[begin RECORDED INFORMATION]
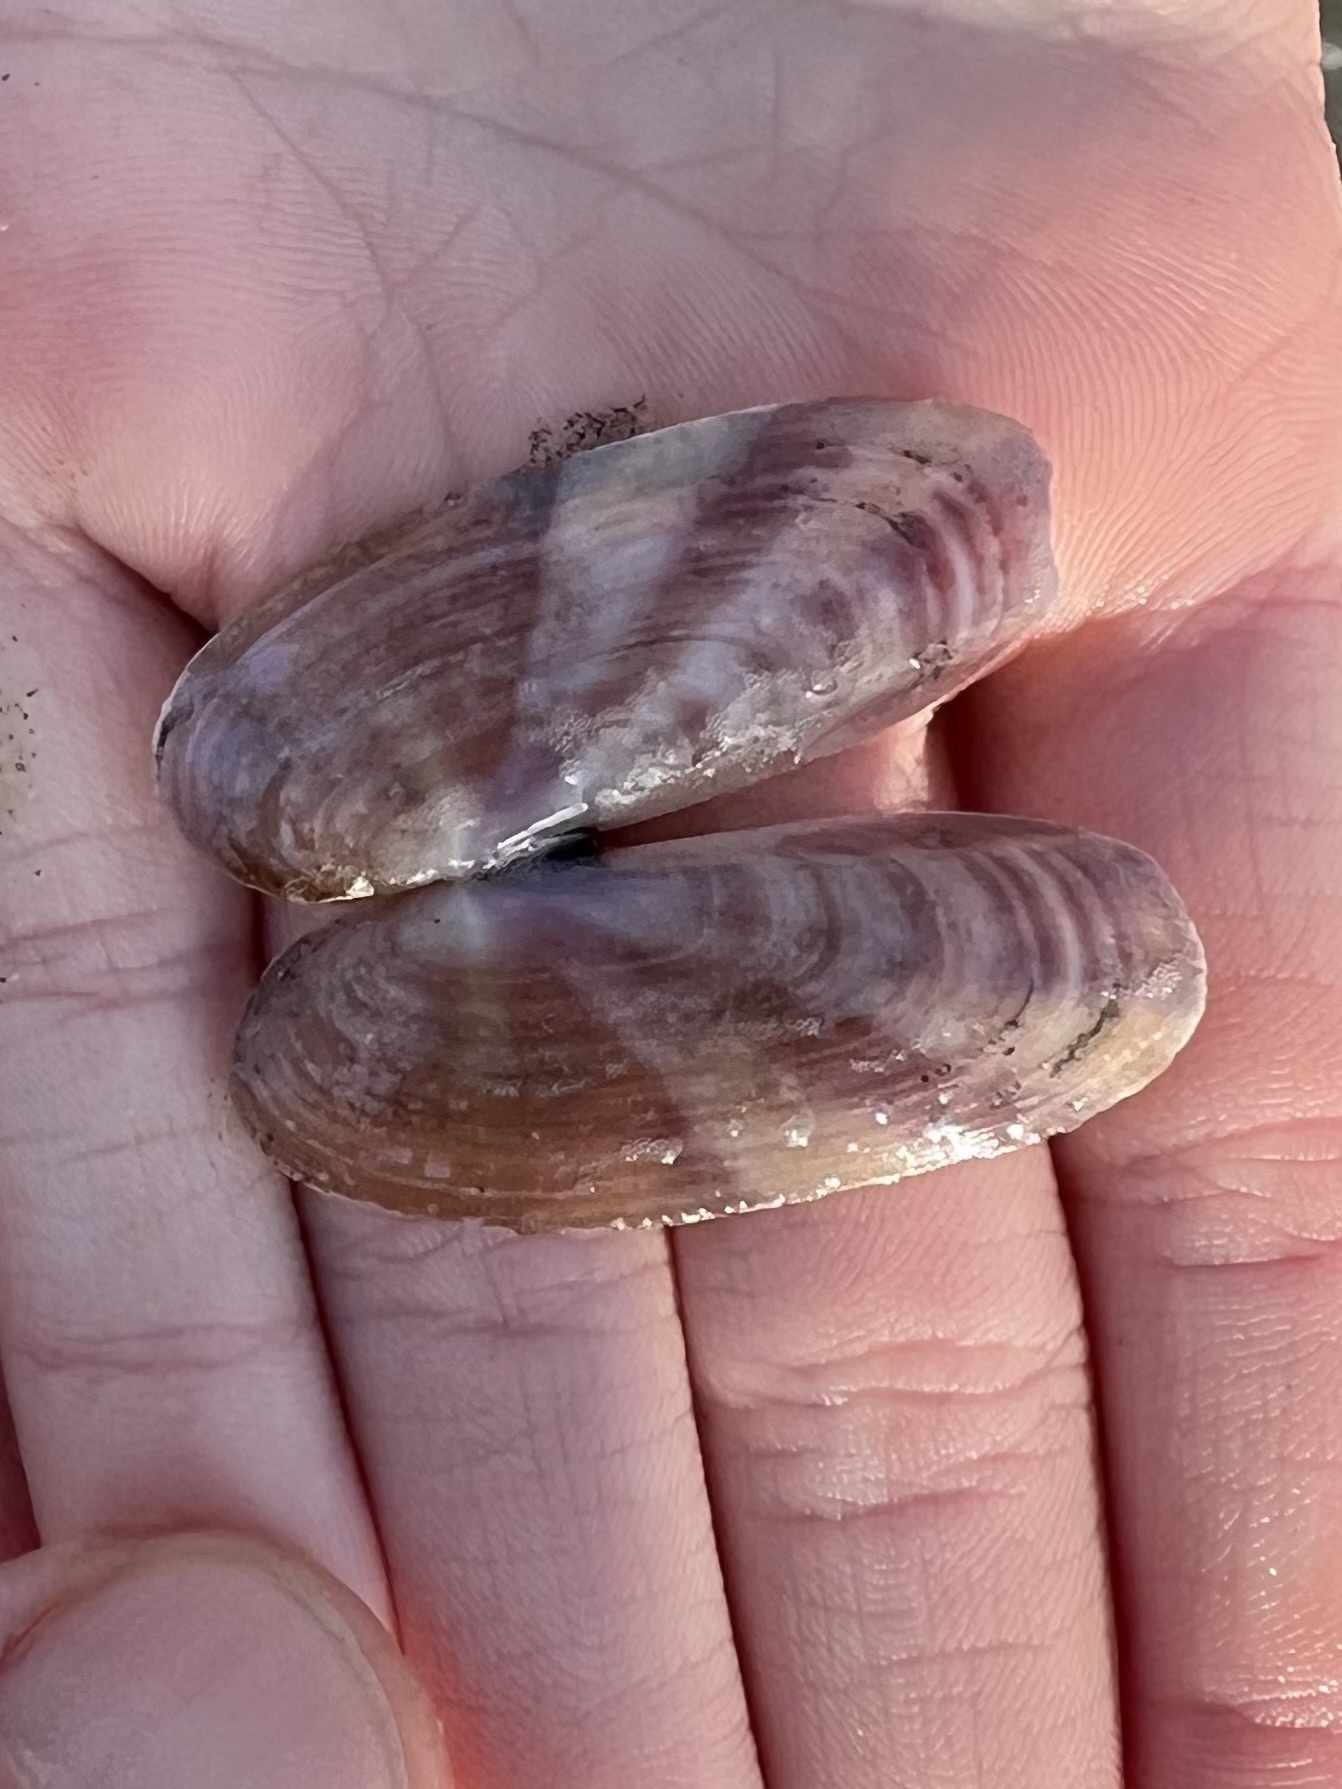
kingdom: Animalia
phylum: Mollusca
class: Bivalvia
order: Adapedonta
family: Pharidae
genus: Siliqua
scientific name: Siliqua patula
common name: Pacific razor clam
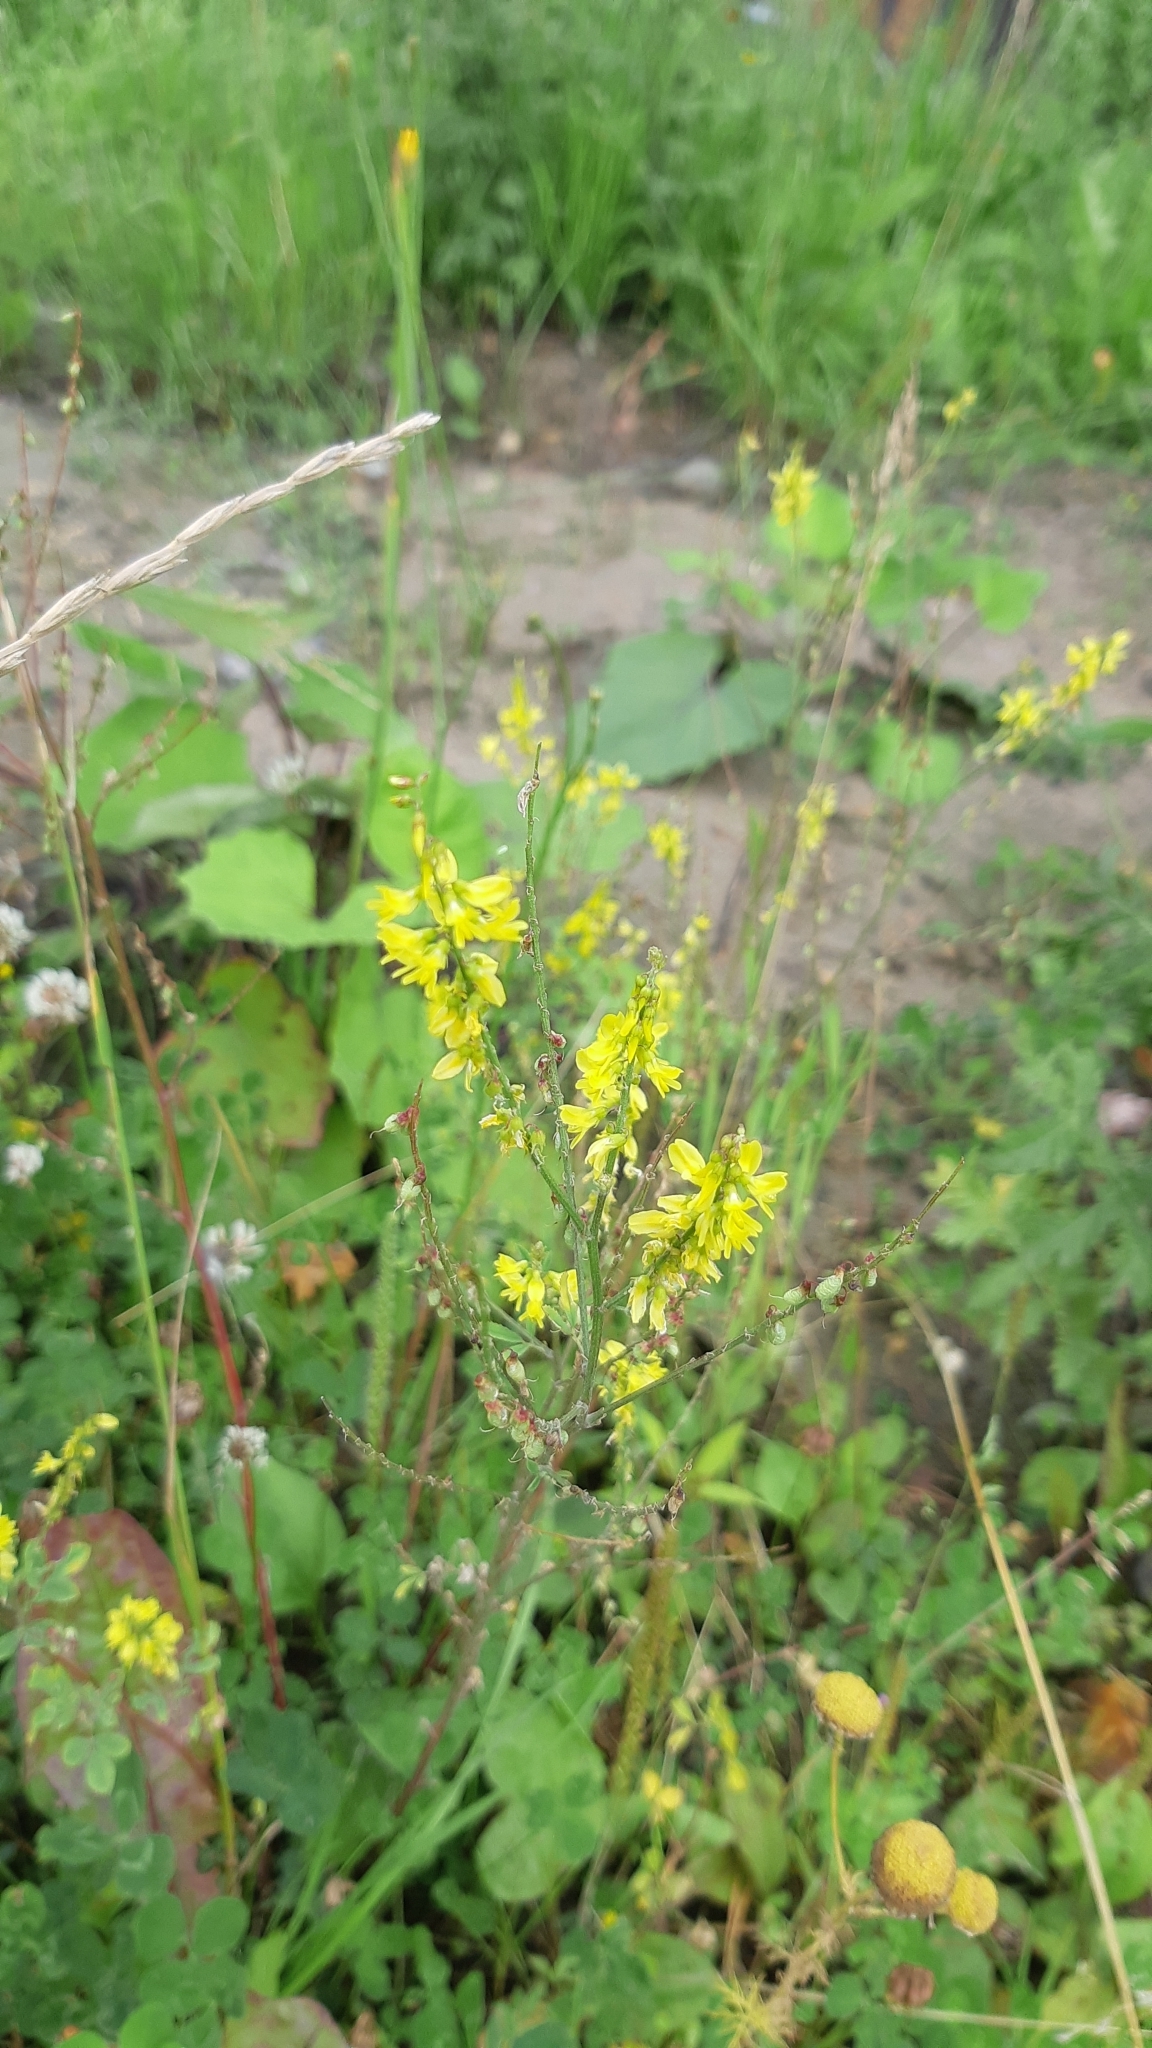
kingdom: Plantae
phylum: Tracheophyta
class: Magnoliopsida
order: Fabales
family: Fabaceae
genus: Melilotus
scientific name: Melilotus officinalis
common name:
[end RECORDED INFORMATION]
List every line of the records above as a numbered list, skipping blank lines and leaving out the pictures.

1. kingdom: Animalia
2. phylum: Mollusca
3. class: Bivalvia
4. order: Adapedonta
5. family: Pharidae
6. genus: Siliqua
7. scientific name: Siliqua patula
8. common name: Pacific razor clam
9. kingdom: Plantae
10. phylum: Tracheophyta
11. class: Magnoliopsida
12. order: Fabales
13. family: Fabaceae
14. genus: Melilotus
15. scientific name: Melilotus officinalis
16. common name:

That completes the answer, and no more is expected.